This is a Puriri tree up at Brian's farm, showing very clearly how attractive some individual trees are to Puriri Moth caterpillars.  The circular spots are all healed scars where caterpillars have lived over the years.  Some trees have very few such scars.  In the hard wood beneath the bark, the holes and tunnels the caterpillars made, remain.

view

Looking back toward our place.  At the extreme right are the slopes which climb to Puketutu, the big hill up behind the farm; the right yellow arrow points to our Pines with the ridge along to the right at the top of the PW, then the Middle Back.  The left arrow points to the big Pine tree on our Eastern boundary, at the top of the paddock Over the Road.  The little patch of sunlit green to the right of it, is the lovely west-facing slope of that paddock.  The farm appears very long from this distance.  From here it is 8.35 km (5.2 miles) in a direct line to our Pines and between the two arrows the distance is 1.28 km.

Thursday the 16th
two pigs

This morning is Wilbur's last.  Young Emma is about to experience the reality of "I want to eat that pig and I want to call him Wilbur".

goose

Poor lonely Madam Goose, hanging out near the pigs because the sheep are all away on holiday.

cows on pasture

Finding grazing for Imagen and Zella isn't too difficult with only two of them but Stephan wants them not too far away, for bringing in for milking each morning and evening.  They wandered into the Windmill Paddock this morning through the open gate and I had to go and put a tape up across the paddock to keep them off this bottom end where the newly-sown grass is still establishing.  They'd walked over it but wouldn't have caused much damage.  This evening they'll have to go up to the top gate and down the lane.

processing a pig

Dan came out to help Stephan process Wilbur.  [Note the addition of the safety feature: a prop under the front-end-loader bucket, to hold it up in the case of hydraulic system failure.]

pig

Once they were finished Dan took Wilbur away to the butcher on the other side of Kaitaia.

logging truck

These huge trucks and their metal-carrying companions, thunder up and down the road most days.  It looks like they're working right through the winter this year, which, in the wet conditions, wrecks the road surface and travelling down and up the valley now requires significant care, to avoid thumping into the increasingly large pot-holes.  Every now and then we phone the Council and ask if they'd like to come and inspect the damage and do something about it.  They eventually send a grader out to redo the road surface and it's much better for several days and then back to holes again.  I'm still very glad they didn't seal bits of it which would by now have made things a great deal worse because the trucks are so heavy they'd have made holes in the seal, which would be harder to fix.

Angus cattle

The bulls were perhaps anticipating that I'd open their gate and let them go off with the cows as they came along the lane this afternoon.  Ever hopeful.

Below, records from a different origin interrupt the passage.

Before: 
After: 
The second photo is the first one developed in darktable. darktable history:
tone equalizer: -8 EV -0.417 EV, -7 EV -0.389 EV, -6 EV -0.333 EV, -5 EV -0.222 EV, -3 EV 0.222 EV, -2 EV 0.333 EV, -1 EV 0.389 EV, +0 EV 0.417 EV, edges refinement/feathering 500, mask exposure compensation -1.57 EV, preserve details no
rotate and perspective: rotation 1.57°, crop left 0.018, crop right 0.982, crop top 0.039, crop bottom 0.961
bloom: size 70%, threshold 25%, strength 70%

I had a call from Leonie to say our second ewe should now be pregnant.  Two down, one to go.

Friday the 17th
calves

I haven't checked on the little cattle Over the Road for several days, so went hunting to make sure I saw them all individually.  I walked around and up and down the slopes for some time looking for the last three, before looking around the other side of the hill, down in the corner and there they were.

Our third ewe has now been mated so now it's a case of waiting another cycle (about 18 days or so) in case they come back on heat, then we'll bring them home again.